Patrisse Khan-Cullors: Alicia, Opal and I created an environment that allowed for Black people to set the tone around a new fight for human rights, and what we did is we proclaimed Blackness as not something to be ashamed to discuss. In fact, we wanted to open up a global dialogue around anti-Black racism within the U.S borders and also without, and the impact the U.S has on Blackness across the world and the world’s impact on anti-Blackness, so this becomes really pivotal. We didn’t make this up. We’re part of a long legacy of freedom fighters challenging and pushing for true American democracy, and I’m grateful for this movement that we helped develop. There’s concrete policies that have changed throughout the country. I’ve think we’ve focused less on federal government and more on localities. In each local chapter inside of Black Lives Matter’s global network and the larger movement for Black lives, there’s been a focus on what was happening in people’s regions, people’s cities and people’s states and how we change the conditions for Black people inside those places, and I think that’s been such an incredible piece. I want to see a movement that can actually challenge the billion dollar industry of capitalism that ends up wiping out entire communities.

Stephanie Younger: Black women, Black queer, trans and gender non-conforming people have been carrying movements to uplift Black voices and Black lives, but they don’t get the attention and positive recognition they deserve. How often should intersectionality be prioritized in movements for Black liberation?

Patrisse Khan-Cullors: Intersectionality should always be at the center of our movements. We’re not just talking about every category that someone lives under, we’re talking about the intersections in which people are oppressed; Being Black, being Queer, being Trans being a woman; the places we see where people are the margins. That’s what we mean when we talk about intersectionality, and it’s so important and critical that we have the folks at the margins because when we center people at the margins we actually get everybody free.

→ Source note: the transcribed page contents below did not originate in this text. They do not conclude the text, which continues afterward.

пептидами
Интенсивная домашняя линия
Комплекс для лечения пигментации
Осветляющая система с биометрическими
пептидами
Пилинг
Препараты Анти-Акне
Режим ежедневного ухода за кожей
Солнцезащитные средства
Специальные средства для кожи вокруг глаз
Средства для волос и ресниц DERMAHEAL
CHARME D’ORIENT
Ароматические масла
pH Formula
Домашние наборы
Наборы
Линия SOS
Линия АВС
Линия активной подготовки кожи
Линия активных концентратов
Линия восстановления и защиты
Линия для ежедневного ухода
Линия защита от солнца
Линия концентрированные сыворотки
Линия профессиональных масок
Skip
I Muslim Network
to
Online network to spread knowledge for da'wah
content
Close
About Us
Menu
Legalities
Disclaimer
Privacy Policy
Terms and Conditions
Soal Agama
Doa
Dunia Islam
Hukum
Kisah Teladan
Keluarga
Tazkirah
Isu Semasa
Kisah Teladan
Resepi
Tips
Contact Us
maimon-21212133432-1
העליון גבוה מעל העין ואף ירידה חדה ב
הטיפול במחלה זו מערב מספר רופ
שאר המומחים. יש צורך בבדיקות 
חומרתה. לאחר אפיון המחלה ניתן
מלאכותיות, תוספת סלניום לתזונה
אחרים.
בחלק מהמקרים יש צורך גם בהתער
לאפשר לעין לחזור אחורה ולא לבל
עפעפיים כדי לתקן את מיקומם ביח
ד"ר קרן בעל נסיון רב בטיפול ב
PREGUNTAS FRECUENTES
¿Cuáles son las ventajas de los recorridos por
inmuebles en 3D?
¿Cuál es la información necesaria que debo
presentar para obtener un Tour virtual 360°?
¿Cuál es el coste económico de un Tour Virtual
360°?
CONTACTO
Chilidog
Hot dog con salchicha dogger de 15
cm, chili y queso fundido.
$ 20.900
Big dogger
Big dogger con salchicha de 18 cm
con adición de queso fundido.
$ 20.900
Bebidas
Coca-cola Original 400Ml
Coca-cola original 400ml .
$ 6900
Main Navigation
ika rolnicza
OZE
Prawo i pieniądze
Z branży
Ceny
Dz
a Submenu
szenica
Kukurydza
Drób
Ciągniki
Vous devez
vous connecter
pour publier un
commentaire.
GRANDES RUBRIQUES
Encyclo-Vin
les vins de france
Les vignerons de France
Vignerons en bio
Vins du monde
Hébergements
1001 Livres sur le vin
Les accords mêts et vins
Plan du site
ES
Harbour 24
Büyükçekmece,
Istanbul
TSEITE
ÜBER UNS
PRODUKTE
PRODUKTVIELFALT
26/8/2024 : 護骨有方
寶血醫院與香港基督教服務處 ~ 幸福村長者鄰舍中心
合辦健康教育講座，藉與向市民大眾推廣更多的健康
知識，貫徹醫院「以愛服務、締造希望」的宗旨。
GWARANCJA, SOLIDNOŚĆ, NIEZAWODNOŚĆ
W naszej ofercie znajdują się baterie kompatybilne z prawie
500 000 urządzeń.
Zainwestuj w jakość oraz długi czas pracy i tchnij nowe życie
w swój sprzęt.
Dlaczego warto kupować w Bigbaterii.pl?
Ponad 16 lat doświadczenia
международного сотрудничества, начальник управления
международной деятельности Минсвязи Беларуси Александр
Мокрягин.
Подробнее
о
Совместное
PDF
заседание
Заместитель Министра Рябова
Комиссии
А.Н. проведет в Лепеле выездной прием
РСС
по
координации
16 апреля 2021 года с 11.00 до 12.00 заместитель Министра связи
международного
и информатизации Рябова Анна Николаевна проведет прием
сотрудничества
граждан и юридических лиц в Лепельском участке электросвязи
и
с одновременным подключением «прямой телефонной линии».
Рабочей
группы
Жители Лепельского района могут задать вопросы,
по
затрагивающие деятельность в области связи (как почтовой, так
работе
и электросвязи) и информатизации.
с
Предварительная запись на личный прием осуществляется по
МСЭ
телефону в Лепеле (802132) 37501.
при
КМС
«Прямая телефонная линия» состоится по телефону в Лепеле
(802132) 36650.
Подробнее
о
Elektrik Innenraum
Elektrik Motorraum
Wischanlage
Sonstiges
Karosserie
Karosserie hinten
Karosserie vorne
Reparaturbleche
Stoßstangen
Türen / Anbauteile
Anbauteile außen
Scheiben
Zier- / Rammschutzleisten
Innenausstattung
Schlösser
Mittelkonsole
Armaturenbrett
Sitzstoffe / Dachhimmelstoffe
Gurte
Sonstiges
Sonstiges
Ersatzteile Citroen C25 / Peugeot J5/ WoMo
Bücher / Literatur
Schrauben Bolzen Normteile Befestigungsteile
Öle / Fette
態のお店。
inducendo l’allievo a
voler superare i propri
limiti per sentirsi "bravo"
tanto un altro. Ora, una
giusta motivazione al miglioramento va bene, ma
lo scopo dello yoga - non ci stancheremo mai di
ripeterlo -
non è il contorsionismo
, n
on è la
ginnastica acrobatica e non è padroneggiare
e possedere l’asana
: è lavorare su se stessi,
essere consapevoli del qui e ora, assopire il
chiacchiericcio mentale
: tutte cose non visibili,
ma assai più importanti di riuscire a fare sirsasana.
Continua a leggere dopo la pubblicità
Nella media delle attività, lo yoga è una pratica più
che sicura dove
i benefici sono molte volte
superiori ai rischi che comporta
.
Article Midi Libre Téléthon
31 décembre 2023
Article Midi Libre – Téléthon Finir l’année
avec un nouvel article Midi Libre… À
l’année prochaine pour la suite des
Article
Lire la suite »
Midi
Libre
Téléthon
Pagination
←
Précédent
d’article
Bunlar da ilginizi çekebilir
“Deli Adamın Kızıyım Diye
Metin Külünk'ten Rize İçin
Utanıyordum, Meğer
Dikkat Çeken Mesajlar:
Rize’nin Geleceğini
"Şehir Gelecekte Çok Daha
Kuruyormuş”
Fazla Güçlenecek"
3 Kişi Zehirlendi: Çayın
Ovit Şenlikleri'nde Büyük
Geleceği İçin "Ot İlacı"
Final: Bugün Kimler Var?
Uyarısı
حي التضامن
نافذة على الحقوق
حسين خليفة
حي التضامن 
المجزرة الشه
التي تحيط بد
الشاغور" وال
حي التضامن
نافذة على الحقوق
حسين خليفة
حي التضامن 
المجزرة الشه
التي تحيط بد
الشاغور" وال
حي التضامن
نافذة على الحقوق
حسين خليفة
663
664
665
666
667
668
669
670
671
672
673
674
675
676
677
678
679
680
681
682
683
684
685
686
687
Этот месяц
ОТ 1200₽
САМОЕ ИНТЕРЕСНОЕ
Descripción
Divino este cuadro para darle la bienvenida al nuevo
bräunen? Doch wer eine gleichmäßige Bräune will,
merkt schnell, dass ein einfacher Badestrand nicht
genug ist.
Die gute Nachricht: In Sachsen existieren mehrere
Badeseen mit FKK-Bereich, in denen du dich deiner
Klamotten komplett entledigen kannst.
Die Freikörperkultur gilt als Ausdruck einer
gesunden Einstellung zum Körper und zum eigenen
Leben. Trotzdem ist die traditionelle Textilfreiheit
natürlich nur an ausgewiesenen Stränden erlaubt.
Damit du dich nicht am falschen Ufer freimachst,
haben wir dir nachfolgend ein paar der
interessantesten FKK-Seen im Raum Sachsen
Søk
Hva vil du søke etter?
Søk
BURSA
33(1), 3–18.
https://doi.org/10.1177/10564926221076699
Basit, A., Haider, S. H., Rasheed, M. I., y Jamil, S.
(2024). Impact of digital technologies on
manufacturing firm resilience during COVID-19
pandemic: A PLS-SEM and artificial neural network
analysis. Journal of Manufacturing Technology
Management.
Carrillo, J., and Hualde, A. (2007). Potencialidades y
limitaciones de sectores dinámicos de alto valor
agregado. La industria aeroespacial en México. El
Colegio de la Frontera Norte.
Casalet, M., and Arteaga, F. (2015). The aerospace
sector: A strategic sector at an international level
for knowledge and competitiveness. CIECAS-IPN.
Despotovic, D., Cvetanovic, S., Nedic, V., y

Stephanie Younger: What are the most recent actions done by Dignity and Power Now on #reformLAjails?

Patrisse Khan-Cullors: Six years ago, I started an organization called Dignity and Power Now, and we developed this organization as a response to the LA County Sheriff’s department’s brutalization of people inside the jails and outside the jails, but also in response to LA County wanting to build a $3.5B jail. Most recently, we started a pact, #ReformLAJails, and the pact actually was on its way to collecting signatures so we can get a ballot measure. 247,000 signatures were collected, and we’re waiting right now to see if we’re going to be on the ballot, and I know we will.

Stephanie Younger: Something we have in common is our passion for political art. What should people know about political art and why it’s important for Black liberation?

Patrisse Khan-Cullors: I’ve been an artist all my life at this point. I was an artist before it was politicized. It was my politicization that changed my art form and how I understood the use of art and culture. Black Lives Matter is both a political project and a cultural project and much of what the Black Power movement was. It wasn’t just a political project, it was about changing the aesthetic, and really challenging Whiteness with a Black aesthetic. I see politicized art as a part of how we build out a new vision, a new imagination for Black people.

Stephanie Younger: What can young Black advocates learn from When they Call you a Terrorist?

Patrisse Khan-Cullors: So much! Our activism doesn’t have to start when we’re an adult, I started my activism when I was sixteen. Activism can take on so many different forms. There are so many folks out here waiting to support young people in their evolution.

Stephanie Younger: many Black youth are criminalized in the fight for Black lives at disproportionate rates. What is your message to young Black advocates who experience criminalization, and what can they do in their communities to further the goals you have been working towards?

Patrisse Khan-Cullors: Part of living in a system that wants to keep racial capitalism in place is that criminalizes dissent, and so part of that is realizing that this is going to be part of what happens. But because we can be more honest about how we as organizers are criminalized we can definitely put things in place so that we are better supported. Having legal support is really important. Being able to have strong systems of security inside and outside of your organization is important. Protecting those who are most vulnerable is incredibly important too.


Stephanie Younger is a 16-year-old student activist and writer who advocates for womanism, diversity in S.T.E.A.M, the abolition of youth prisons and gun violence prevention.